(Data shown Opens)
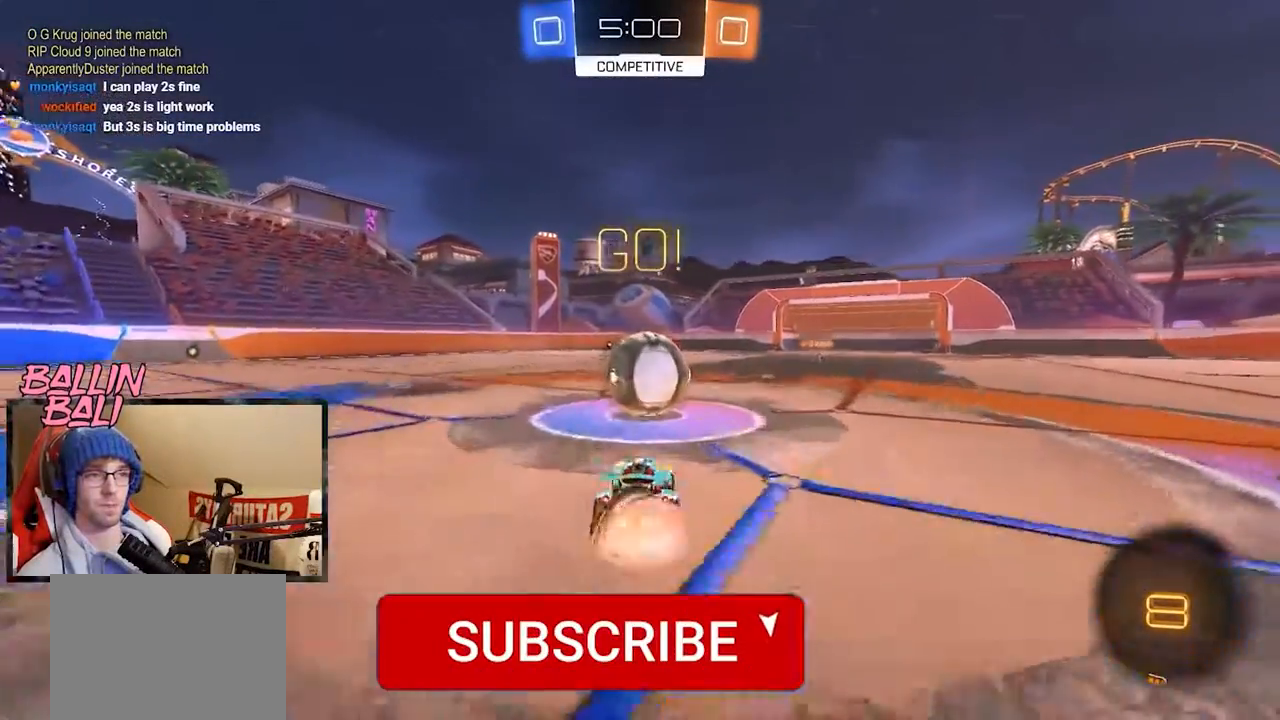
{"buttons": ["L1", "R2"], "left_stick": "left", "right_stick": "center", "events": [[100, "A", "up"], [100, "L1", "down"], [100, "left_stick", "up-left"], [200, "A", "down"], [283, "left_stick", "left"], [500, "A", "up"]]}
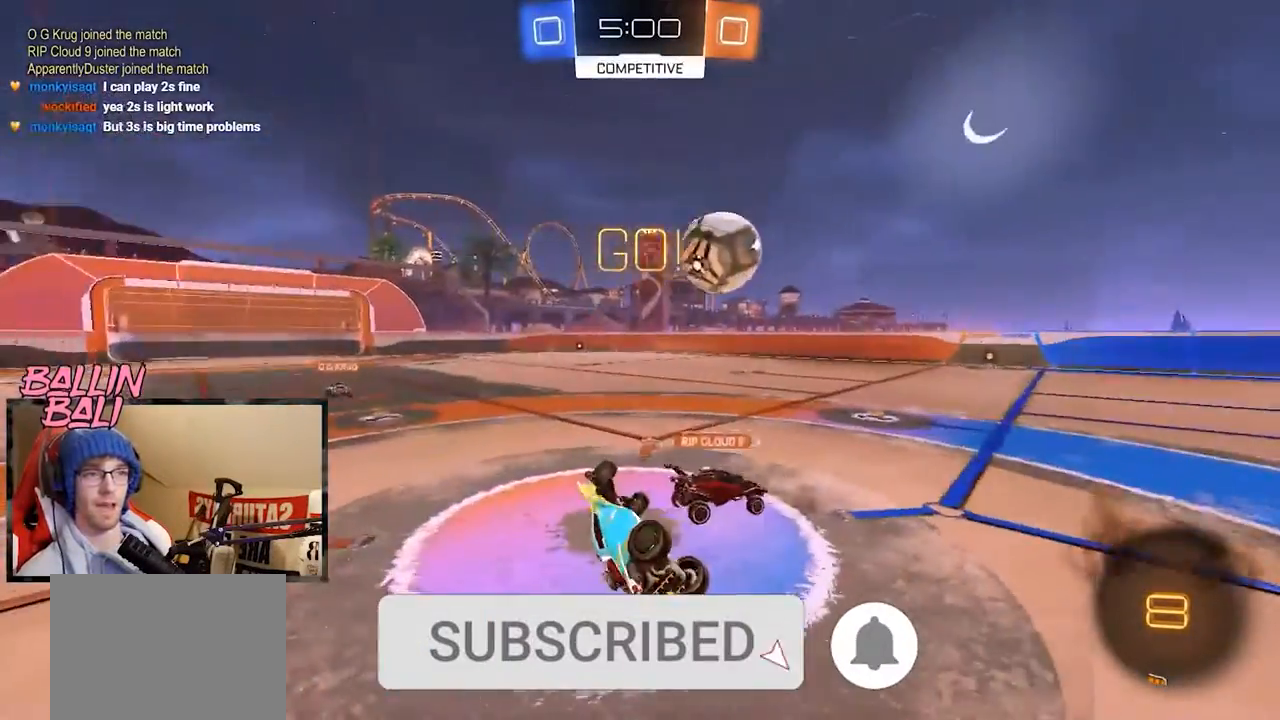
{"buttons": ["R2"], "left_stick": "up-left", "right_stick": "center", "events": [[284, "left_stick", "up-left"], [300, "L1", "up"], [400, "Y", "down"], [500, "Y", "up"]]}
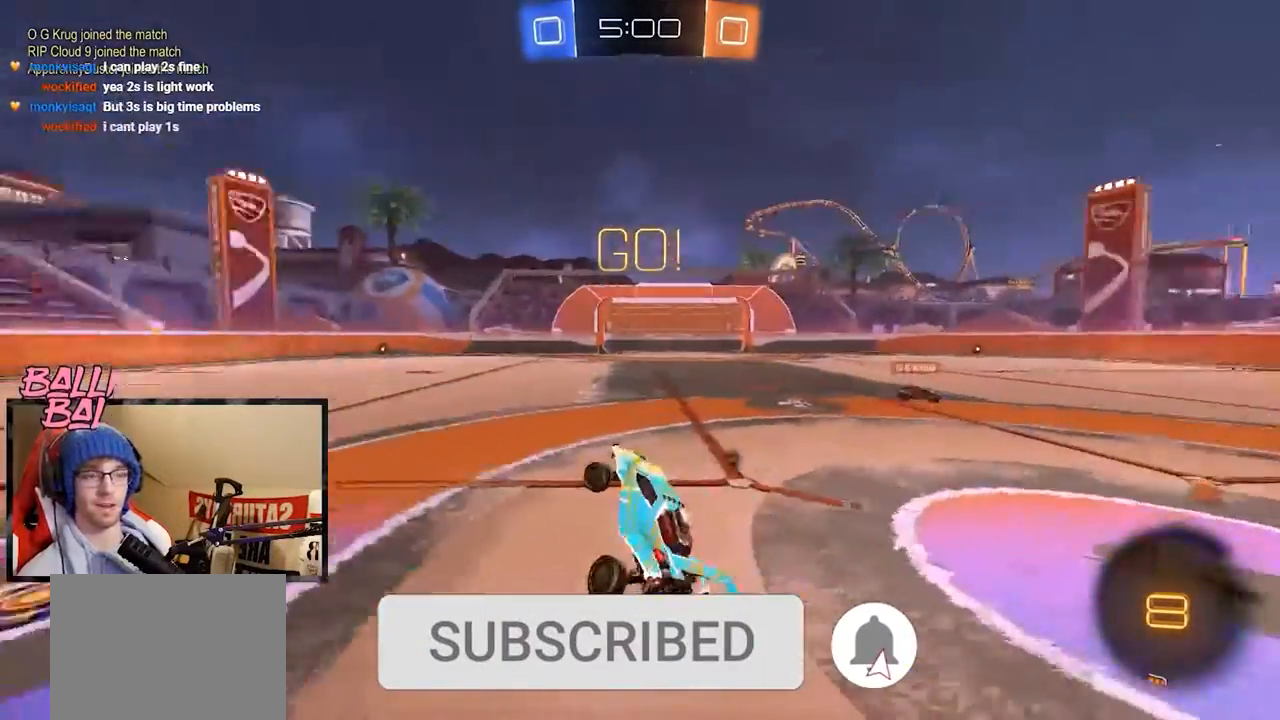
{"buttons": ["R1", "R2"], "left_stick": "center", "right_stick": "center", "events": [[301, "left_stick", "left"], [401, "R1", "down"], [501, "left_stick", "center"]]}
(Data shown Closes)
Work instruction:
Repeat every line above precisely; pictures do not belong in the copy.

Exercise answer:
{"buttons": ["L1", "R2"], "left_stick": "left", "right_stick": "center", "events": [[100, "A", "up"], [100, "L1", "down"], [100, "left_stick", "up-left"], [200, "A", "down"], [283, "left_stick", "left"], [500, "A", "up"]]}
{"buttons": ["R2"], "left_stick": "up-left", "right_stick": "center", "events": [[284, "left_stick", "up-left"], [300, "L1", "up"], [400, "Y", "down"], [500, "Y", "up"]]}
{"buttons": ["R1", "R2"], "left_stick": "center", "right_stick": "center", "events": [[301, "left_stick", "left"], [401, "R1", "down"], [501, "left_stick", "center"]]}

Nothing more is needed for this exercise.